With the S&P 500 index selling at 18 times earnings, including higher priced tech stocks, and 14 to 15 times earnings in non-tech stocks, though, he added, “those are reasonable multiples for the markets for all these risks.”

Small cap companies are priced for recession, with multiples closer to 12 times earnings, Siegel noted. “So an economic outcome better than these depressed expectations provides upside to these smaller companies.”

Siegel cited his primary concern for risk assets now: the Federal Reserve “staying stubborn and failing to consider lowering rates, as I think it should be.”

He also suggested the market is too excited about prospects for an economic soft landing.

After inflation data came in lower than expected last week, the economist wrote, “I was a little surprised how strong the narrative came that these data virtually guarantee a soft landing. The recent data definitely indicates a dramatically increased probability of a ‘landing.’ But it is far from certain that the landing will be soft.”

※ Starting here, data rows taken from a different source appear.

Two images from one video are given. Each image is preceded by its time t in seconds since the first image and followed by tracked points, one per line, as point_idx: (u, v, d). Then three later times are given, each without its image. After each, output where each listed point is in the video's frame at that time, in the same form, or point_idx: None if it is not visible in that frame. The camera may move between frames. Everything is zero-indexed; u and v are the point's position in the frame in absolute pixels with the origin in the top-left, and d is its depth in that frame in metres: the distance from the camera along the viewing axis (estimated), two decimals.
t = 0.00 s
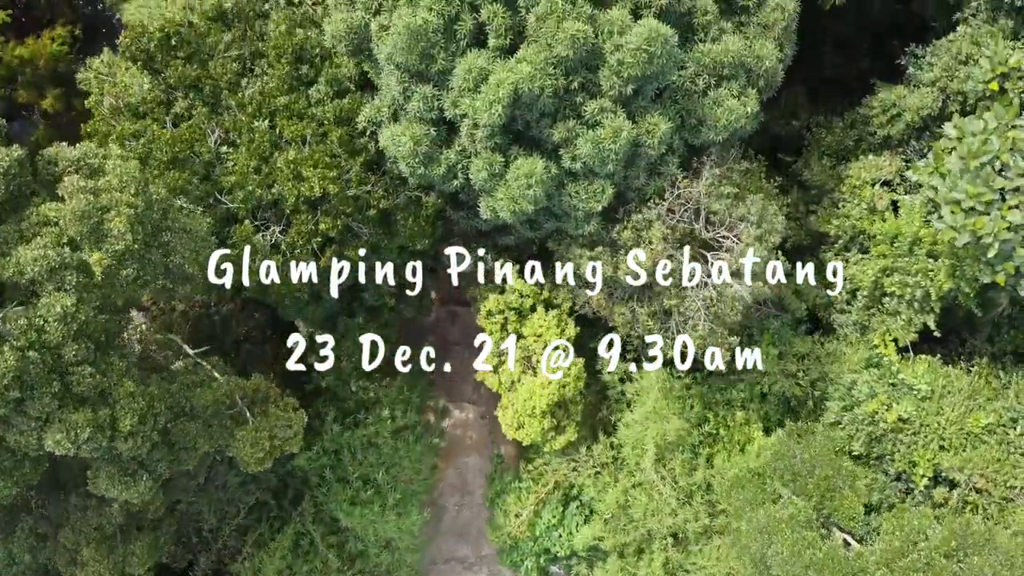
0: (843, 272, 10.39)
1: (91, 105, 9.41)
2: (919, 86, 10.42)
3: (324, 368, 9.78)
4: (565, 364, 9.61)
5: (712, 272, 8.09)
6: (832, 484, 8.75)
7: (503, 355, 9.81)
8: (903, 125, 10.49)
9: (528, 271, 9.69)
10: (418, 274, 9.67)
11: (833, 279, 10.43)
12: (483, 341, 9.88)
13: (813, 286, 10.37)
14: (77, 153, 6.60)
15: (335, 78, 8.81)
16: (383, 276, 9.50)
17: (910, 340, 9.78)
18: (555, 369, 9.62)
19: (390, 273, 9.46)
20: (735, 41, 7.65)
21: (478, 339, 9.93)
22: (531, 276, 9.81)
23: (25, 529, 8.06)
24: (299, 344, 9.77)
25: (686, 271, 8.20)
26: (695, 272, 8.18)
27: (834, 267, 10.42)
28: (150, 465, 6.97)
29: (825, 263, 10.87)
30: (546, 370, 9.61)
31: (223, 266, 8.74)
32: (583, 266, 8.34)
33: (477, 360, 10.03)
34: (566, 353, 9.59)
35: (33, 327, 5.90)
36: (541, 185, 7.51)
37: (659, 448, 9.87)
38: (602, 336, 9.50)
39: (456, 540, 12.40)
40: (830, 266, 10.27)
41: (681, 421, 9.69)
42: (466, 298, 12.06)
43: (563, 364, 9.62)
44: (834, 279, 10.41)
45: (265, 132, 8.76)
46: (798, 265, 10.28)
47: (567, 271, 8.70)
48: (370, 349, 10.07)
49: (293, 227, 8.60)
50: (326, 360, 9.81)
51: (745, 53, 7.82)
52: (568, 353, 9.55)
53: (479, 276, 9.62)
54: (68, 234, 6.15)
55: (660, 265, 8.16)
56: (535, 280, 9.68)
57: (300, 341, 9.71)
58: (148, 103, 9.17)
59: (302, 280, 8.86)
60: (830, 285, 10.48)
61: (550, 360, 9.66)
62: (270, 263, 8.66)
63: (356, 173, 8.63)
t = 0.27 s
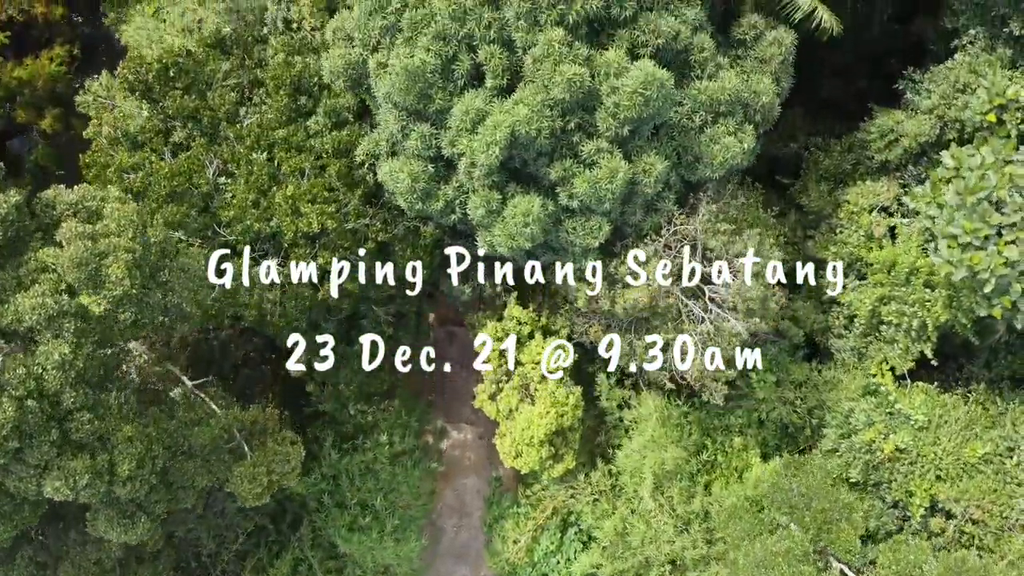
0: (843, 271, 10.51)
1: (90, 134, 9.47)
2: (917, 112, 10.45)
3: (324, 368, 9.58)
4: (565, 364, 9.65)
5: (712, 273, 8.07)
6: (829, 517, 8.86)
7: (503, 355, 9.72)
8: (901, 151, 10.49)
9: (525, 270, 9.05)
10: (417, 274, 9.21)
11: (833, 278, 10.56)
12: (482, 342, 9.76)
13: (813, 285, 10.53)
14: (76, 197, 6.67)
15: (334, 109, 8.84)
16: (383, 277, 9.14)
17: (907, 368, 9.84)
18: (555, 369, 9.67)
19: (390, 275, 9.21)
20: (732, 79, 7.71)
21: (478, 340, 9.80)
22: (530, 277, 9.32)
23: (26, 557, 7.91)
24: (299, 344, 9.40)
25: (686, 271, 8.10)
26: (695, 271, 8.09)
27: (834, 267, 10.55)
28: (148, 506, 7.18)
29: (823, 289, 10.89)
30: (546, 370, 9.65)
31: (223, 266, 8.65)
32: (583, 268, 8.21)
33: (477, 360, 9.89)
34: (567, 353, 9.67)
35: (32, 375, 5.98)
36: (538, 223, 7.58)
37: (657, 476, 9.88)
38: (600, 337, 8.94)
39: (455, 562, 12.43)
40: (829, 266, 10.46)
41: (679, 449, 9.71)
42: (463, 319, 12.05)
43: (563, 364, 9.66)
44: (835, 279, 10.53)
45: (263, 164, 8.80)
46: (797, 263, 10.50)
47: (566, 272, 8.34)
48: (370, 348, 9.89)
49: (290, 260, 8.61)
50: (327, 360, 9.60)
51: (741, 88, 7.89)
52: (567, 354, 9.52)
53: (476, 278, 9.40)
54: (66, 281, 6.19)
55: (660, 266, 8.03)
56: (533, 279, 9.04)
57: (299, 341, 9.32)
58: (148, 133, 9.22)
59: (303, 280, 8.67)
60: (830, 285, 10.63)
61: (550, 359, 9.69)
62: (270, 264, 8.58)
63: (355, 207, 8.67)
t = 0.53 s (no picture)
0: (843, 271, 10.56)
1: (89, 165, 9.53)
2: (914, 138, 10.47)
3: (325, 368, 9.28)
4: (565, 364, 9.52)
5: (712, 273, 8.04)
6: (825, 550, 9.17)
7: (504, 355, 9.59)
8: (898, 176, 10.49)
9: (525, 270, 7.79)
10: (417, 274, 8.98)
11: (833, 278, 10.61)
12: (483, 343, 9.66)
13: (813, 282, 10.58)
14: (76, 238, 6.74)
15: (332, 141, 8.86)
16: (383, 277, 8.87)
17: (904, 396, 9.85)
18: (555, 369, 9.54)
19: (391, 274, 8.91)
20: (728, 116, 7.75)
21: (478, 341, 9.79)
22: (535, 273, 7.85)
23: None
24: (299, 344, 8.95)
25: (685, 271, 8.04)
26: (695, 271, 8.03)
27: (834, 267, 10.61)
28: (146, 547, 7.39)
29: (820, 314, 10.91)
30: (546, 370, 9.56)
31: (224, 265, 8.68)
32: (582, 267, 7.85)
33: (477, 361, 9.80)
34: (566, 353, 9.53)
35: (31, 423, 6.05)
36: (535, 261, 7.62)
37: (655, 504, 9.89)
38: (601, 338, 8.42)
39: None
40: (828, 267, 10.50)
41: (677, 478, 9.71)
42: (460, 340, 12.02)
43: (563, 364, 9.53)
44: (834, 279, 10.58)
45: (262, 196, 8.84)
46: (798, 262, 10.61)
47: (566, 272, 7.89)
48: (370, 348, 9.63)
49: (287, 293, 8.61)
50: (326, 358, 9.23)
51: (738, 124, 7.91)
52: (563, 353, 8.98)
53: (476, 279, 9.24)
54: (63, 328, 6.20)
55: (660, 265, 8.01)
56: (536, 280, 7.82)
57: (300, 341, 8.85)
58: (147, 165, 9.27)
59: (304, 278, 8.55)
60: (830, 285, 10.66)
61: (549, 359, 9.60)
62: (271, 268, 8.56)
63: (353, 240, 8.70)
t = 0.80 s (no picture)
0: (843, 272, 10.65)
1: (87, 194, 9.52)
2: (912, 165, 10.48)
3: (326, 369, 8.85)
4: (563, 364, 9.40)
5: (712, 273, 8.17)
6: None
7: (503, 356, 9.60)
8: (895, 202, 10.51)
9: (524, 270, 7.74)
10: (418, 275, 8.11)
11: (833, 279, 10.70)
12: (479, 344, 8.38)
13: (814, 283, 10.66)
14: (73, 280, 6.77)
15: (330, 172, 8.86)
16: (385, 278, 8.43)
17: (901, 425, 9.87)
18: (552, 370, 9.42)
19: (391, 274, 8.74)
20: (724, 154, 7.78)
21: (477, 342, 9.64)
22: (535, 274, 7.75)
23: None
24: (299, 345, 8.69)
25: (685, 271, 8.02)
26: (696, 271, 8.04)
27: (834, 267, 10.71)
28: None
29: (817, 340, 10.93)
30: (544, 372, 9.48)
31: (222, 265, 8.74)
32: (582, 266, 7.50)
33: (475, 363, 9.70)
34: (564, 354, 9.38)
35: (29, 471, 6.10)
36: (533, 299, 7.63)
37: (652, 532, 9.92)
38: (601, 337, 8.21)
39: None
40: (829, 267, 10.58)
41: (675, 507, 9.79)
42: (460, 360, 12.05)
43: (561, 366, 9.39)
44: (834, 280, 10.66)
45: (260, 228, 8.85)
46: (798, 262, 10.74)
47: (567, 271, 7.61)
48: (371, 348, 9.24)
49: (286, 325, 8.63)
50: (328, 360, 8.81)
51: (734, 161, 8.00)
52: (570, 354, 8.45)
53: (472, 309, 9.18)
54: (61, 374, 6.22)
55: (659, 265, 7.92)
56: (537, 281, 7.71)
57: (300, 341, 8.64)
58: (145, 195, 9.29)
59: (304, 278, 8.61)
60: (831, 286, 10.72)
61: (549, 361, 9.39)
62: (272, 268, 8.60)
63: (351, 273, 8.72)
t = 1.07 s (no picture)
0: (843, 270, 10.74)
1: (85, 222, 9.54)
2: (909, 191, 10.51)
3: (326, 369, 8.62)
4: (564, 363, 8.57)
5: (713, 273, 7.94)
6: None
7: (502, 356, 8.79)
8: (893, 227, 10.53)
9: (524, 271, 7.53)
10: (417, 275, 7.86)
11: (833, 278, 10.79)
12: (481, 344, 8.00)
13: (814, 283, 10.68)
14: (70, 320, 6.85)
15: (329, 203, 8.89)
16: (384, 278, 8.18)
17: (898, 451, 9.90)
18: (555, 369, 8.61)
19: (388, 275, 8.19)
20: (721, 190, 7.80)
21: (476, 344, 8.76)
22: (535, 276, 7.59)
23: None
24: (299, 345, 8.54)
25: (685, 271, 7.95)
26: (696, 272, 7.95)
27: (834, 267, 10.81)
28: None
29: (815, 365, 10.94)
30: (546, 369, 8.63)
31: (223, 266, 8.84)
32: (582, 265, 7.36)
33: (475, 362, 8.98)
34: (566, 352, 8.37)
35: (28, 516, 6.31)
36: (531, 334, 7.62)
37: (650, 559, 9.92)
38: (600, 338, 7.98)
39: None
40: (830, 267, 10.66)
41: (673, 534, 9.81)
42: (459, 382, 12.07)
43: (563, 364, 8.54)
44: (834, 279, 10.76)
45: (259, 258, 8.88)
46: (798, 262, 10.82)
47: (567, 271, 7.41)
48: (370, 348, 9.02)
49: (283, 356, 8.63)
50: (328, 360, 8.60)
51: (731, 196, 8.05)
52: (570, 353, 8.04)
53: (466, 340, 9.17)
54: (59, 420, 6.29)
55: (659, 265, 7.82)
56: (537, 281, 7.53)
57: (300, 341, 8.50)
58: (144, 223, 9.31)
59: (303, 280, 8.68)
60: (831, 285, 10.80)
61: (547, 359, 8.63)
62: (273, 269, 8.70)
63: (349, 304, 8.72)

Inflation is subsiding as the economy is weakening, Siegel noted, adding that “a little weakness is not a big problem as long as it doesn’t snowball into something more serious.” He cited a “rather significant” increase in jobless claims, an indicator he watches closely, and noted recent data on industrial production and capacity utilization are coming in weak.

“I am not suggesting the economy is falling apart, but this recent softness bears watching very closely,” Siegel said.

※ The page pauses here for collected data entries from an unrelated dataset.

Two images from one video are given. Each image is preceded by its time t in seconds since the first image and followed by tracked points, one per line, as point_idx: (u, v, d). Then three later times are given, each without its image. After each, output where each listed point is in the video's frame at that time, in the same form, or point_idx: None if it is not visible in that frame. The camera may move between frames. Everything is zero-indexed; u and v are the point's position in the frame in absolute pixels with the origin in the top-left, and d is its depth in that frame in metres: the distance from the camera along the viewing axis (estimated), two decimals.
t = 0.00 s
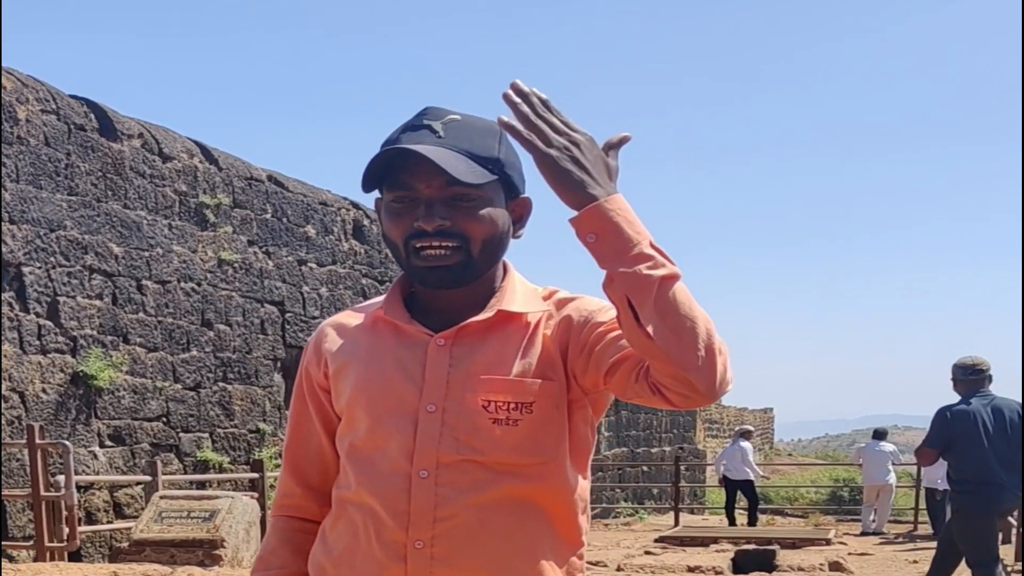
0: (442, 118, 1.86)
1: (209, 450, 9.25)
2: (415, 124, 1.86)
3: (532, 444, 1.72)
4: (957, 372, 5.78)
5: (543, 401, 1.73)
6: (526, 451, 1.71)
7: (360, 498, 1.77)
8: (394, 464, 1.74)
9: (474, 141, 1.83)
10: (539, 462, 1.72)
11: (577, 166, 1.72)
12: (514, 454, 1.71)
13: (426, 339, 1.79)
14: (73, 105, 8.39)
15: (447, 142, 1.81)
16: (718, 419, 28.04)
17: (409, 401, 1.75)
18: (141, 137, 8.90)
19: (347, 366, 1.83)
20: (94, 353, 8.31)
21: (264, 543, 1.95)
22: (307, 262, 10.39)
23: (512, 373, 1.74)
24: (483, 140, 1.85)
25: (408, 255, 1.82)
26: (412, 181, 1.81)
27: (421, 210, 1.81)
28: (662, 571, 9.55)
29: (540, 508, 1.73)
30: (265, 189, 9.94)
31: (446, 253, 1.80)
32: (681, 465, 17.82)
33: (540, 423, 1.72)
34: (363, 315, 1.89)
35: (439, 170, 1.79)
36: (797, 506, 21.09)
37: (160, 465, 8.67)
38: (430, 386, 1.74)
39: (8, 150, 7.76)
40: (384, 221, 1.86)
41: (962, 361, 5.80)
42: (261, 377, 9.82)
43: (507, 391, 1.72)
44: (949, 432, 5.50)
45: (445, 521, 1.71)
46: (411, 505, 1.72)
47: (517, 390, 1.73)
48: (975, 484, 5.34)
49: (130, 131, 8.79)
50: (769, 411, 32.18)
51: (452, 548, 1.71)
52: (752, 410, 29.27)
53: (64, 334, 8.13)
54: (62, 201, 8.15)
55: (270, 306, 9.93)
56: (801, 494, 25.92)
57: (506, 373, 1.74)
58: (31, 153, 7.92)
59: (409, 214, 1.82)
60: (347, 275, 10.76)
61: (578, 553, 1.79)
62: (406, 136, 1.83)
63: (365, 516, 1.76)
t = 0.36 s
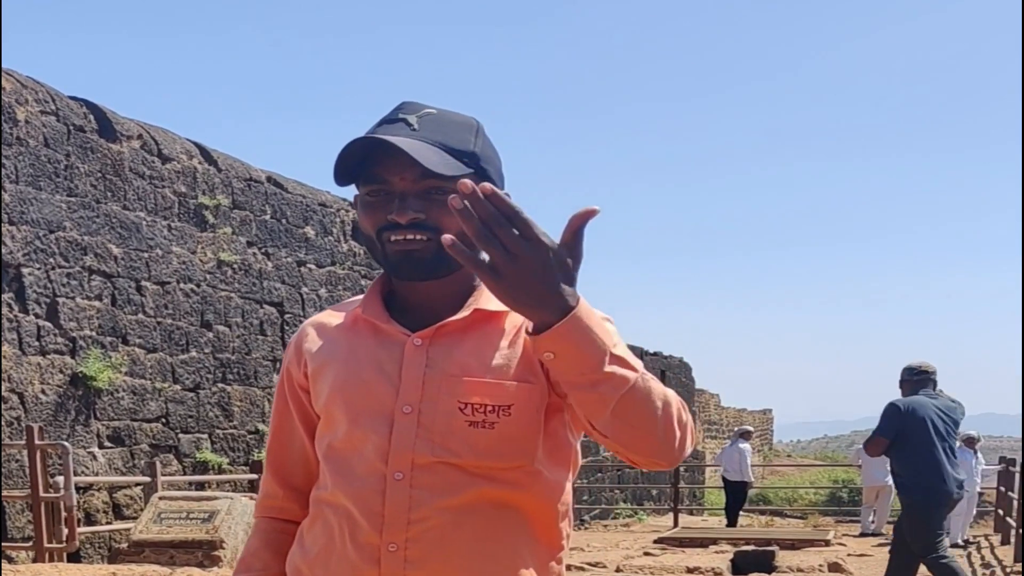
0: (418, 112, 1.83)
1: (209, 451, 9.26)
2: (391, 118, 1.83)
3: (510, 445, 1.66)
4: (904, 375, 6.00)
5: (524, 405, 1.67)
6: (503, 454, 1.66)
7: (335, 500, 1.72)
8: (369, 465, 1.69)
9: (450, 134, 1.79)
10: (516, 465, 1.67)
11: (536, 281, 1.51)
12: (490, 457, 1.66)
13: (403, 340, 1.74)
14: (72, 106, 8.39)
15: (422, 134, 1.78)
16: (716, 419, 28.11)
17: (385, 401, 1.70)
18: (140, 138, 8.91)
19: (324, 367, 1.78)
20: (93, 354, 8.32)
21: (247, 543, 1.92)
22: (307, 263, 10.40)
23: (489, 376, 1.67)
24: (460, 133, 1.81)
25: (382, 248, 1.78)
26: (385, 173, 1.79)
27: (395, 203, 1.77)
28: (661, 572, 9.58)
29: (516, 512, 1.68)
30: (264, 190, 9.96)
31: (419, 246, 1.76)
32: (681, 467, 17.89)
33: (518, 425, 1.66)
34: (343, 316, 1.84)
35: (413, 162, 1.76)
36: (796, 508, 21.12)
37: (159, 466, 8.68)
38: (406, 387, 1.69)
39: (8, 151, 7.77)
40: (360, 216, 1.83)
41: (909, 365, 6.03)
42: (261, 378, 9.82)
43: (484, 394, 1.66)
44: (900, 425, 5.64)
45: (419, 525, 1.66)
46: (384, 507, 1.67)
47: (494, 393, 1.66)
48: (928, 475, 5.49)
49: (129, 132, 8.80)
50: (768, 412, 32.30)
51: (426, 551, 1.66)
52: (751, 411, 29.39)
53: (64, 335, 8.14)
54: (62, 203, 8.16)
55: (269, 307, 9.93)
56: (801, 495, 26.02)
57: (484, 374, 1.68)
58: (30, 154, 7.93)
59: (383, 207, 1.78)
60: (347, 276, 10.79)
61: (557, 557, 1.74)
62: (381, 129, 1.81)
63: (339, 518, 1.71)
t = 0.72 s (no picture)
0: (396, 106, 1.86)
1: (212, 450, 9.25)
2: (371, 112, 1.86)
3: (491, 444, 1.67)
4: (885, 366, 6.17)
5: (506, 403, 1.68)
6: (485, 453, 1.67)
7: (318, 500, 1.73)
8: (352, 464, 1.70)
9: (430, 126, 1.82)
10: (498, 464, 1.67)
11: (495, 389, 1.51)
12: (472, 454, 1.67)
13: (386, 337, 1.76)
14: (76, 105, 8.38)
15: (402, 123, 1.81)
16: (720, 418, 28.14)
17: (368, 400, 1.71)
18: (144, 137, 8.90)
19: (305, 367, 1.79)
20: (96, 353, 8.31)
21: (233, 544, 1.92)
22: (310, 263, 10.40)
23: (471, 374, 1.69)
24: (439, 126, 1.84)
25: (362, 240, 1.81)
26: (366, 165, 1.82)
27: (375, 194, 1.80)
28: (664, 571, 9.57)
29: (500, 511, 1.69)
30: (267, 189, 9.95)
31: (400, 236, 1.78)
32: (684, 466, 17.89)
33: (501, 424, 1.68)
34: (327, 315, 1.85)
35: (394, 152, 1.79)
36: (801, 507, 21.09)
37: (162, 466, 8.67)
38: (388, 387, 1.71)
39: (11, 151, 7.76)
40: (341, 210, 1.86)
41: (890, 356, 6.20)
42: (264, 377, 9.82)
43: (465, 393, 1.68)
44: (876, 415, 5.85)
45: (400, 525, 1.67)
46: (366, 506, 1.68)
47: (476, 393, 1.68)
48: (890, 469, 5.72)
49: (133, 131, 8.79)
50: (772, 412, 32.29)
51: (408, 550, 1.67)
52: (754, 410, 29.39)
53: (67, 334, 8.13)
54: (65, 202, 8.15)
55: (272, 305, 9.92)
56: (804, 494, 26.01)
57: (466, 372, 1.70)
58: (34, 153, 7.92)
59: (363, 200, 1.81)
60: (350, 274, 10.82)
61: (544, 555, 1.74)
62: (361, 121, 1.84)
63: (322, 518, 1.72)
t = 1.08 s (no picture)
0: (378, 105, 1.92)
1: (215, 451, 9.26)
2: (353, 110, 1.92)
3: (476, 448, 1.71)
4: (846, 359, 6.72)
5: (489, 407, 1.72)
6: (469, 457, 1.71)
7: (303, 504, 1.76)
8: (337, 467, 1.74)
9: (412, 123, 1.89)
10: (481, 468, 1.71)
11: (474, 467, 1.51)
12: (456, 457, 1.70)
13: (369, 339, 1.80)
14: (79, 106, 8.39)
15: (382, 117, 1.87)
16: (724, 419, 28.16)
17: (353, 403, 1.75)
18: (147, 138, 8.90)
19: (290, 372, 1.83)
20: (100, 353, 8.31)
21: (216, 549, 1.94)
22: (313, 263, 10.42)
23: (455, 378, 1.73)
24: (421, 123, 1.91)
25: (342, 233, 1.86)
26: (348, 159, 1.88)
27: (356, 188, 1.86)
28: (667, 572, 9.57)
29: (484, 515, 1.71)
30: (271, 190, 9.95)
31: (379, 229, 1.84)
32: (688, 466, 17.88)
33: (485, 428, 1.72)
34: (309, 315, 1.90)
35: (376, 147, 1.85)
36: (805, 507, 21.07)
37: (166, 466, 8.67)
38: (372, 391, 1.75)
39: (15, 152, 7.76)
40: (322, 207, 1.92)
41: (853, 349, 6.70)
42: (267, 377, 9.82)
43: (448, 398, 1.72)
44: (828, 411, 6.51)
45: (385, 528, 1.70)
46: (351, 510, 1.72)
47: (460, 397, 1.72)
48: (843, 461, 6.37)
49: (137, 132, 8.80)
50: (776, 412, 32.32)
51: (394, 553, 1.70)
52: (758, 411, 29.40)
53: (70, 335, 8.13)
54: (69, 203, 8.15)
55: (276, 306, 9.93)
56: (808, 495, 26.02)
57: (449, 375, 1.73)
58: (37, 155, 7.92)
59: (344, 194, 1.87)
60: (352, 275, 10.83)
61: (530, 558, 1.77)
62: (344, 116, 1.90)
63: (308, 521, 1.76)
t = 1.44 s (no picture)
0: (379, 103, 1.93)
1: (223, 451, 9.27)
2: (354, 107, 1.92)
3: (477, 448, 1.77)
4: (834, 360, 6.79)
5: (491, 409, 1.79)
6: (471, 457, 1.77)
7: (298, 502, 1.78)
8: (336, 464, 1.76)
9: (414, 122, 1.90)
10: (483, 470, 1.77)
11: (452, 549, 1.57)
12: (457, 458, 1.76)
13: (370, 338, 1.84)
14: (88, 107, 8.41)
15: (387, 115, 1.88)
16: (731, 419, 28.15)
17: (354, 401, 1.79)
18: (155, 139, 8.92)
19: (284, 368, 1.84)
20: (108, 355, 8.32)
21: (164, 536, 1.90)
22: (320, 265, 10.44)
23: (457, 379, 1.79)
24: (422, 122, 1.92)
25: (342, 230, 1.87)
26: (351, 155, 1.88)
27: (358, 184, 1.87)
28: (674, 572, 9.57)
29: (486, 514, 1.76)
30: (278, 191, 9.97)
31: (380, 229, 1.85)
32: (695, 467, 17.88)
33: (487, 430, 1.78)
34: (299, 312, 1.92)
35: (380, 144, 1.86)
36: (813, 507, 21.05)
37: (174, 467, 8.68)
38: (375, 389, 1.78)
39: (23, 153, 7.79)
40: (320, 203, 1.92)
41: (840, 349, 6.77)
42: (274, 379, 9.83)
43: (450, 398, 1.78)
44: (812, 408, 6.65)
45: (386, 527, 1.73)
46: (352, 509, 1.74)
47: (462, 397, 1.78)
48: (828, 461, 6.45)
49: (144, 134, 8.82)
50: (783, 412, 32.33)
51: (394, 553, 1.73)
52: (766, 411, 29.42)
53: (79, 336, 8.15)
54: (77, 204, 8.17)
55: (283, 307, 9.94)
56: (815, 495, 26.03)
57: (454, 377, 1.79)
58: (45, 156, 7.95)
59: (346, 191, 1.87)
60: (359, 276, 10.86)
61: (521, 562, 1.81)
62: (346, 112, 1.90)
63: (303, 521, 1.77)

The economist, who doesn’t expect an interest rate increase in December, said the Fed could strengthen sluggish money supply growth by lowering interest rates. “I think it’s time for us to ‘dis-invert’ the yield curve by bringing short rates below the long-term rates,” he said.

The Fed isn’t even discussing a rate cut, noted Siegel, who thinks central bankers will do so at their March meeting, or possibly in January. “Inflationary expectations are under control. Commodities are under control. The Fed should not stick to a false narrative of the risks of the 1970’s repeating to postpone necessary rate cuts,” he said.